### Activity
Pull each line containing "melanoma" from the data.

(Stored data)
* * * *
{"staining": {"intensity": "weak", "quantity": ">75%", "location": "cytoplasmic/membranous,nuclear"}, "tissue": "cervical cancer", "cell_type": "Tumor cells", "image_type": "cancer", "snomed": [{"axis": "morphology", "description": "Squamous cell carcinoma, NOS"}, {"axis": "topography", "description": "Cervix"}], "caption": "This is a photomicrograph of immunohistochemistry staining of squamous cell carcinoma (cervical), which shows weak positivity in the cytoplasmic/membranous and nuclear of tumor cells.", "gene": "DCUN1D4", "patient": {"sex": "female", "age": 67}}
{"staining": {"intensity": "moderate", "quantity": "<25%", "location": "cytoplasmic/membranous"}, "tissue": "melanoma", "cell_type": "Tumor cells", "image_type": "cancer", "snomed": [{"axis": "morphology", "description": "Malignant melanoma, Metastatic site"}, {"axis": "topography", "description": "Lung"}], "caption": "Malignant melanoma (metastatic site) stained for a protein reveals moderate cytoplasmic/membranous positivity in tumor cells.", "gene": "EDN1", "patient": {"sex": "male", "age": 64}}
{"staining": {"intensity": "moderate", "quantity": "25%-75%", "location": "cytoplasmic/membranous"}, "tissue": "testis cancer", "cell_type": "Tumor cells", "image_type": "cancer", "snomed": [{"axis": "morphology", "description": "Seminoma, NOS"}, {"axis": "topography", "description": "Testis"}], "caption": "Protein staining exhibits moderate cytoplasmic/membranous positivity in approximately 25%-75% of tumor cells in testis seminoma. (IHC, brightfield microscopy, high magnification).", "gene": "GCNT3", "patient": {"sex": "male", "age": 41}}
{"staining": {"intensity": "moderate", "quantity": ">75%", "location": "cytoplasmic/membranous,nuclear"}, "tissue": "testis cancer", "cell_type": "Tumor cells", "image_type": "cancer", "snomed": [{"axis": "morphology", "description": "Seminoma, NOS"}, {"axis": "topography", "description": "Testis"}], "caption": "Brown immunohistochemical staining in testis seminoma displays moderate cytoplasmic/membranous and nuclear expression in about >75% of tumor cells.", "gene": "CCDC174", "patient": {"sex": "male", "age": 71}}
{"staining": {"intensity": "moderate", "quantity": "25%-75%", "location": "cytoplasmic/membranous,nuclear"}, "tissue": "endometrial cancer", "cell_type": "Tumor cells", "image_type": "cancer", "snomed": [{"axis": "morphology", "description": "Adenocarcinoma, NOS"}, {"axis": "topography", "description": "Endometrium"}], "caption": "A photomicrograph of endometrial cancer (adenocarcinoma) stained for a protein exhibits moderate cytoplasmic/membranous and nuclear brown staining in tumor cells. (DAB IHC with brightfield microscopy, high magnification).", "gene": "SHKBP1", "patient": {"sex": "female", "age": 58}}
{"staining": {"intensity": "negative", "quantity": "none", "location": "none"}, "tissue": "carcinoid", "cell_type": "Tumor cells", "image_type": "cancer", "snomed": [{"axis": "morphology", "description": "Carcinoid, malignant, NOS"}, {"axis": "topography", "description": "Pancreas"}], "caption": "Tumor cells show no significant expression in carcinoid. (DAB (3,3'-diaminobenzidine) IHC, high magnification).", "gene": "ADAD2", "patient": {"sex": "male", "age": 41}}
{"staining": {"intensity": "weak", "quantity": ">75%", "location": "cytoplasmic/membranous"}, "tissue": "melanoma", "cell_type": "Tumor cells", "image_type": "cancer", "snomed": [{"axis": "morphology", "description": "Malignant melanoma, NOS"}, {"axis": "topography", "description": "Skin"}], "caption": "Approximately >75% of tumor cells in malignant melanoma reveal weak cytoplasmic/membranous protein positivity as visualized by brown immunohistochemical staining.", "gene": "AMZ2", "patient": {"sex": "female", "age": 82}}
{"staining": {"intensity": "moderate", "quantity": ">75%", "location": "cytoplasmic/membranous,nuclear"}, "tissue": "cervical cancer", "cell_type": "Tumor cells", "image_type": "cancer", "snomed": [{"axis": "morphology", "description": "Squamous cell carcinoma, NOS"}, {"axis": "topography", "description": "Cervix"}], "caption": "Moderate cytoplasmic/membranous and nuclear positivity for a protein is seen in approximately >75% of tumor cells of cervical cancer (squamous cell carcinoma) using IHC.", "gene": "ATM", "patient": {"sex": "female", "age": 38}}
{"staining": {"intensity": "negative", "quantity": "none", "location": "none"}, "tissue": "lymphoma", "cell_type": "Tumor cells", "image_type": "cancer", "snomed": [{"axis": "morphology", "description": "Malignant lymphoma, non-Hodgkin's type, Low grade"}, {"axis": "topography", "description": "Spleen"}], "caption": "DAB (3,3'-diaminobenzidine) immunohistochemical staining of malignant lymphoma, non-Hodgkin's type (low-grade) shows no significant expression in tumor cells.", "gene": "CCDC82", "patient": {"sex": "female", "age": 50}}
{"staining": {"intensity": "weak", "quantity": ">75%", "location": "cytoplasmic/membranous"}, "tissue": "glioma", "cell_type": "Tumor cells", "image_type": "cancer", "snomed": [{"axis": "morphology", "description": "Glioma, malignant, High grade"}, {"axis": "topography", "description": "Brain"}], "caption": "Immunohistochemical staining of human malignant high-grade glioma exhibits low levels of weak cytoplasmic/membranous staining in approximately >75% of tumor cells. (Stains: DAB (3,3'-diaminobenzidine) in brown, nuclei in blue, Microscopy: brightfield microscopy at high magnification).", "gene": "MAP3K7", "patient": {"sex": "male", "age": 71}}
* * * *
### Problem solution
{"staining": {"intensity": "moderate", "quantity": "<25%", "location": "cytoplasmic/membranous"}, "tissue": "melanoma", "cell_type": "Tumor cells", "image_type": "cancer", "snomed": [{"axis": "morphology", "description": "Malignant melanoma, Metastatic site"}, {"axis": "topography", "description": "Lung"}], "caption": "Malignant melanoma (metastatic site) stained for a protein reveals moderate cytoplasmic/membranous positivity in tumor cells.", "gene": "EDN1", "patient": {"sex": "male", "age": 64}}
{"staining": {"intensity": "weak", "quantity": ">75%", "location": "cytoplasmic/membranous"}, "tissue": "melanoma", "cell_type": "Tumor cells", "image_type": "cancer", "snomed": [{"axis": "morphology", "description": "Malignant melanoma, NOS"}, {"axis": "topography", "description": "Skin"}], "caption": "Approximately >75% of tumor cells in malignant melanoma reveal weak cytoplasmic/membranous protein positivity as visualized by brown immunohistochemical staining.", "gene": "AMZ2", "patient": {"sex": "female", "age": 82}}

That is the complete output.